In a recent SWOT analysis conducted among Bulgarian university students, ref. [
66] identified clear patterns in student attitudes toward generative AI tools. High adoption rates were evident among Information Science (89.1%), Economic Science (80%), and Engineering students (57.4%), contrasting sharply with Library Science students (39.5%). Despite widespread adoption, there remain substantial concerns: approximately half (50%) of Library Science students, and more than one-third (36.4%) of Information Science students, explicitly requested additional training courses on AI due to uncertainty or low trust in the accuracy of generative outputs. Additionally, significant concerns regarding accuracy and ethical implications were voiced: notably, 33.4% of economics students, 17% of engineers, and 15.8% of librarians assessed the impact of generative AI negatively or rather negatively. These empirical findings further substantiate the need, identified in our study, for targeted AI training initiatives and rigorous ethical oversight in educational contexts.

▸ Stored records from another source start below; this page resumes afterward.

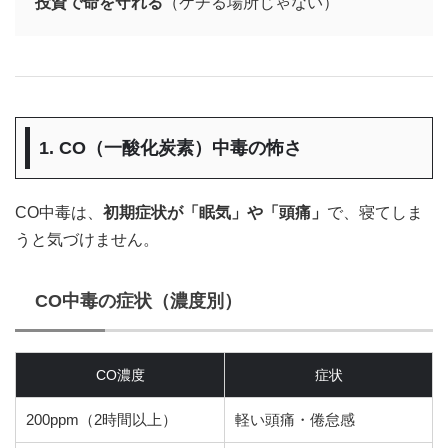
投資で命を守れる
（ケチる場所じゃない）
1. CO（一酸化炭素）中毒の怖さ
CO中毒は、
初期症状が「眠気」や「頭痛」
で、寝てしま
うと気づけません。
CO中毒の症状（濃度別）
CO濃度
症状
200ppm（2時間以上）
軽い頭痛・倦怠感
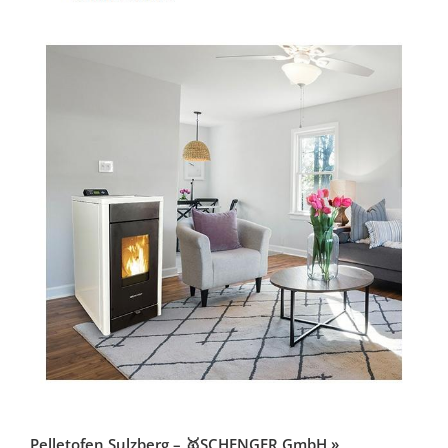
Pelletofen Sulzberg – 🥇SCHENGER GmbH »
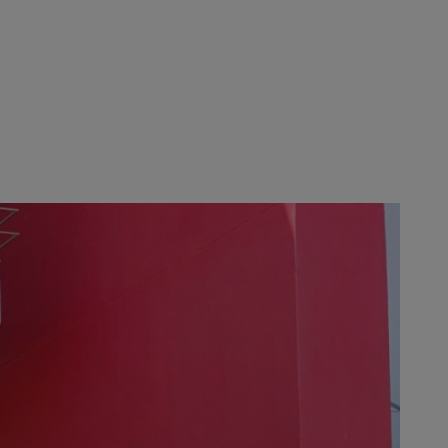
IHL南アフリカのマネージング
に立ち上げました。例えば、ヨ
HL南アフリカは現在、比較的
対する継続的な高い需要に応え
IHLが単なる企業でないこと
ています。そして、それは誇る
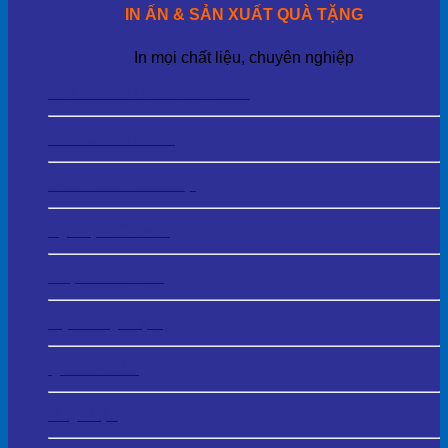
IN ẤN & SẢN XUẤT QUÀ TẶNG
In mọi chất liệu, chuyên nghiệp
Thẻ Tên – Biển Tên Cài Áo
Biển Chức Danh
Tem Nhãn Kim Loại
Kỷ Niệm Chương
Cup Vinh Danh
Bộ Số Kỷ Niệm
Quà Để Bàn
Huy Hiệu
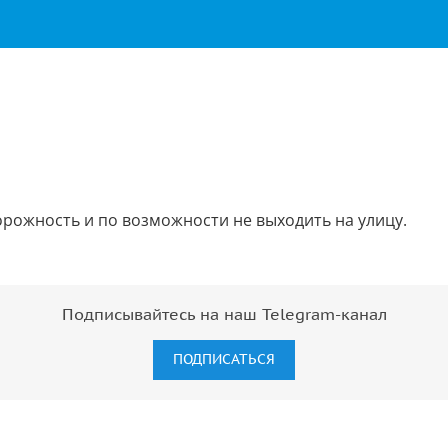
орожность и по возможности не выходить на улицу.
Подписывайтесь на наш Telegram-канал
ПОДПИСАТЬСЯ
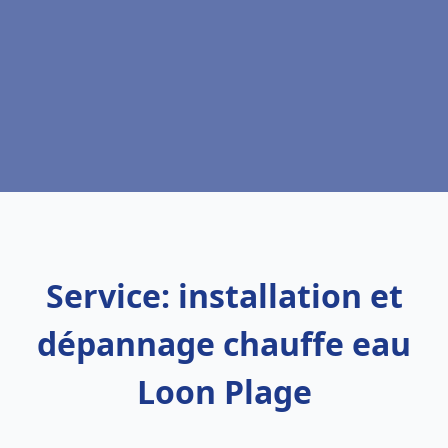
Service: installation et
dépannage chauffe eau
Loon Plage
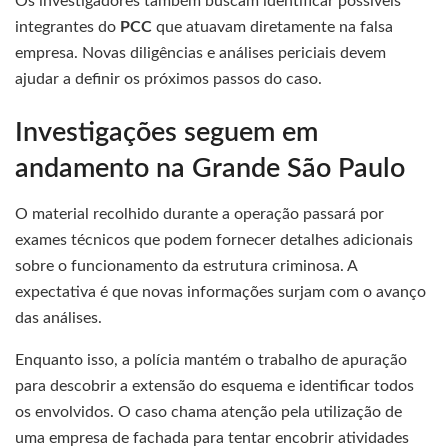
Os investigadores também buscam identificar possíveis
integrantes do
PCC
que atuavam diretamente na falsa
empresa. Novas diligências e análises periciais devem
ajudar a definir os próximos passos do caso.
Investigações seguem em
andamento na Grande São Paulo
O material recolhido durante a operação passará por
exames técnicos que podem fornecer detalhes adicionais
sobre o funcionamento da estrutura criminosa. A
expectativa é que novas informações surjam com o avanço
das análises.
Enquanto isso, a polícia mantém o trabalho de apuração
para descobrir a extensão do esquema e identificar todos
os envolvidos. O caso chama atenção pela utilização de
uma empresa de fachada para tentar encobrir atividades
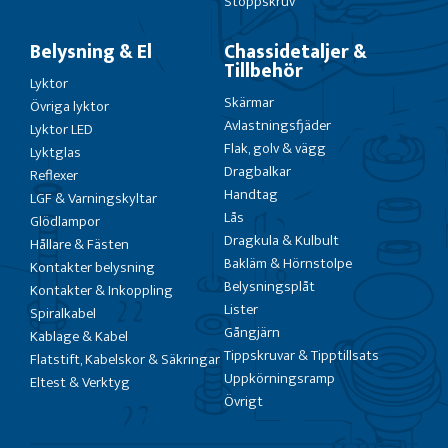
Stoppskruv
Belysning & El
Chassidetaljer &
Tillbehör
Lyktor
Skärmar
Övriga lyktor
Avlastningsfjäder
Lyktor LED
Flak, golv & vägg
Lyktglas
Dragbalkar
Reflexer
Handtag
LGF & Varningskyltar
Lås
Glödlampor
Dragkula & Kulbult
Hållare & Fästen
Bakläm & Hörnstolpe
Kontakter belysning
Belysningsplåt
Kontakter & Inkoppling
Lister
Spiralkabel
Gångjärn
Kablage & Kabel
Tippskruvar & Tipptillsats
Flatstift, Kabelskor & Säkringar
Uppkörningsramp
Eltest & Verktyg
Övrigt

Incremental adoption models can also prioritize minimal viable connectivity and progressively scale up. For instance, ref. [
13] illustrates how partial AI tutoring solutions can be tested first in blended-learning contexts before attempting district-wide VR laboratories or full-scale 5G upgrades. Coupling these phased deployments with open source education platforms allows schools to evaluate network load, user satisfaction, and security demands in real time, reducing the financial risk of an all-at-once rollout. In tandem, pilot programs which offer micro-credentialing for teachers who master the new digital tools can give a sense of ownership and continuous improvement among faculty.